Le prélèvement à la source s’applique à tous les contribuables mais ses modalités diffèrent selon le type de prestation et le statut professionnel et fiscal de l’assuré.

Deux hypothèses :

  • Le professionnel de santé libéral qui, sans avoir définitivement cessé son activité, perçoit de la MACSF une indemnité au titre de l’incapacité de travail. Aucun changement, la prestation versée (indemnités journalières ou mensuelles de revenus, indemnité de frais professionnels) participe à la détermination de son revenu imposable au titre des Bénéfices Non Commerciaux (BNC), ou des Bénéfices Industriels et Commerciaux (BIC). La prestation est imposée au titre d’un revenu de remplacement dans la catégorie correspondant aux revenus professionnels. Dans cette hypothèse, la MACSF continue à verser le montant total de la prestation à l’assuré, à charge pour lui de payer directement les prélèvements sociaux et l’impôt, sous forme d’acomptes
  • Le professionnel de santé libéral qui cesse définitivement son activité (ne remplit plus de déclaration fiscale au titre des BNC et des BIC) et perçoit de la MACSF Prévoyance une prestation au titre de l’incapacité, ou qui perçoit une rente d’invalidité. Dans cette hypothèse, la prestation entre dans le champ d’application de la retenue à la source car imposable au titre des pensions et rentes viagères à titre gratuit. Sur le montant brut de la prestation versée, la MACSF déduit les prélèvements sociaux, puis prélève le montant de l’impôt selon le taux applicable (cf infra). Ce dispositif s’applique également aux rentes versées en cas de décès de l’assuré (rente conjoint et rente éducation).

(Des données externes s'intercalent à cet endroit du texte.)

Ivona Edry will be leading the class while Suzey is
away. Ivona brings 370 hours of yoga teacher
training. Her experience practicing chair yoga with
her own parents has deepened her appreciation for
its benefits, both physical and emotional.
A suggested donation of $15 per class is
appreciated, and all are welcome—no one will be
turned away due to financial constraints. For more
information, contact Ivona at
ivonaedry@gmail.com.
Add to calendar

Prestations versées au titre d’un contrat de prévoyance bénéficiant de la fiscalité Madelin

prestations prévoyance

Quel est le taux d’imposition appliqué par la MACSF ?

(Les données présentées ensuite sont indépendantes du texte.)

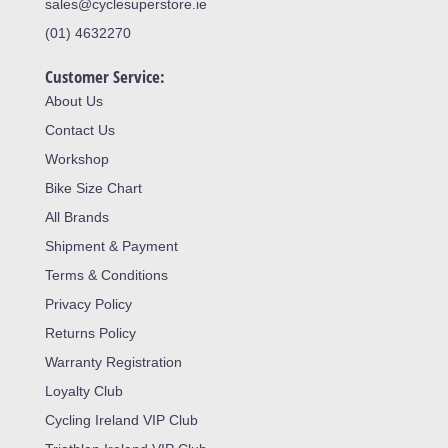
sales@cyclesuperstore.ie
(01) 4632270
Customer Service:
About Us
Contact Us
Workshop
Bike Size Chart
All Brands
Shipment & Payment
Terms & Conditions
Privacy Policy
Returns Policy
Warranty Registration
Loyalty Club
Cycling Ireland VIP Club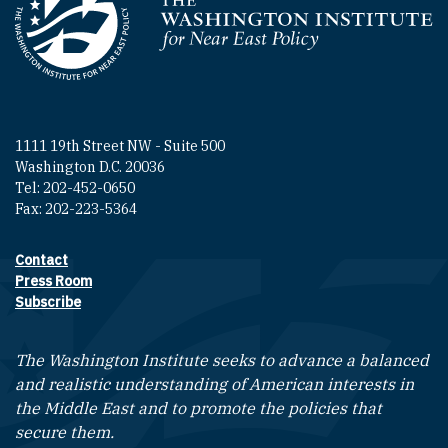
Homepage
1111 19th Street NW - Suite 500
Washington D.C. 20036
Tel: 202-452-0650
Fax: 202-223-5364
Contact
Footer contact links
Press Room
Subscribe
The Washington Institute seeks to advance a balanced
and realistic understanding of American interests in
the Middle East and to promote the policies that
secure them.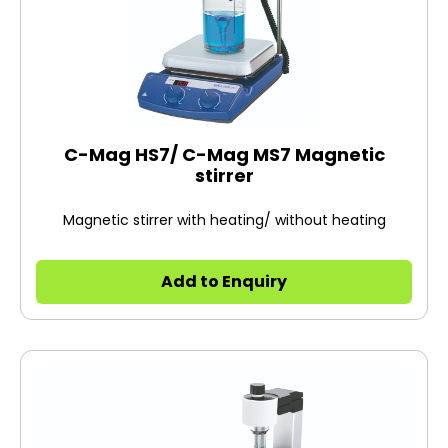
C-Mag HS7/ C-Mag MS7 Magnetic
stirrer
Magnetic stirrer with heating/ without heating
Add to Enquiry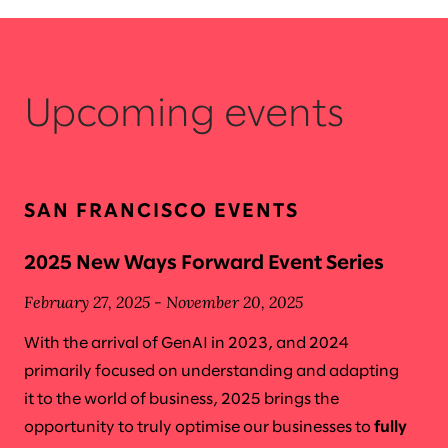
Upcoming events
SAN FRANCISCO EVENTS
2025 New Ways Forward Event Series
February 27, 2025 - November 20, 2025
With the arrival of GenAI in 2023, and 2024
primarily focused on understanding and adapting
it to the world of business, 2025 brings the
opportunity to truly optimise our businesses to
fully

La MACSF, à partir de la prestation brute, prélève les prélèvements sociaux (CRDS et CSG auxquelles s’ajoute la CASA sur les garanties invalidité et assimilées) pour déterminer le net imposable.

Elle applique ensuite sur ce montant, le taux d’imposition transmis par l’Administration fiscale, et verse le net fiscal au contribuable. La MACSF verse le montant de l’impôt à l’Administration fiscale et les prélèvements sociaux à l’URSSAF.

En cas d’option, par le contribuable, pour un taux non personnalisé, le taux applicable est établi sur la base du barème figurant dans la loi de finances annuelle.

La MACSF, comme tous les collecteurs, est tenue d’appliquer les données transmises par l’Administration fiscale. Elle ne peut en aucun cas les modifier.

De manière générale, pour toute question relative au prélèvement à la source ou à l’éventuel reliquat ou excédent d’impôt, la Direction Générale des Finances Publiques (DGFIP) reste le seul interlocuteur des contribuables (www.impots.gouv.fr).

Illustration

Docteur MADELIN, médecin libéral, bénéficiaire d’un contrat de prévoyance auprès de la MACSF, a un accident, le 1er avril 2019. Il perçoit de la MACSF des indemnités de revenu d’un montant de 175€ brut par jour.

Il règle directement les prélèvements sociaux à l’URSSAF et l’impôt par acompte auprès de l’Administration fiscale.

Après quelques semaines, le Docteur MADELIN s’aperçoit qu’il ne pourra pas reprendre son activité et cède son cabinet, le 1er juin 2019. Il en informe l’Administration fiscale et la MACSF. Les indemnités qu’il perçoit feront l’objet d’une retenue à la source par la MACSF, sur le net imposable, d’après le taux transmis par l’Administration fiscale (par exemple 16%). Le montant de la prestation journalière versé au Docteur MADELIN sera alors de 133,63€ après prise en compte des 15,92 € de prélèvements sociaux (9,1%), et le versement à l’administration fiscale au titre du prélèvement à la source (16%) de 25,45€.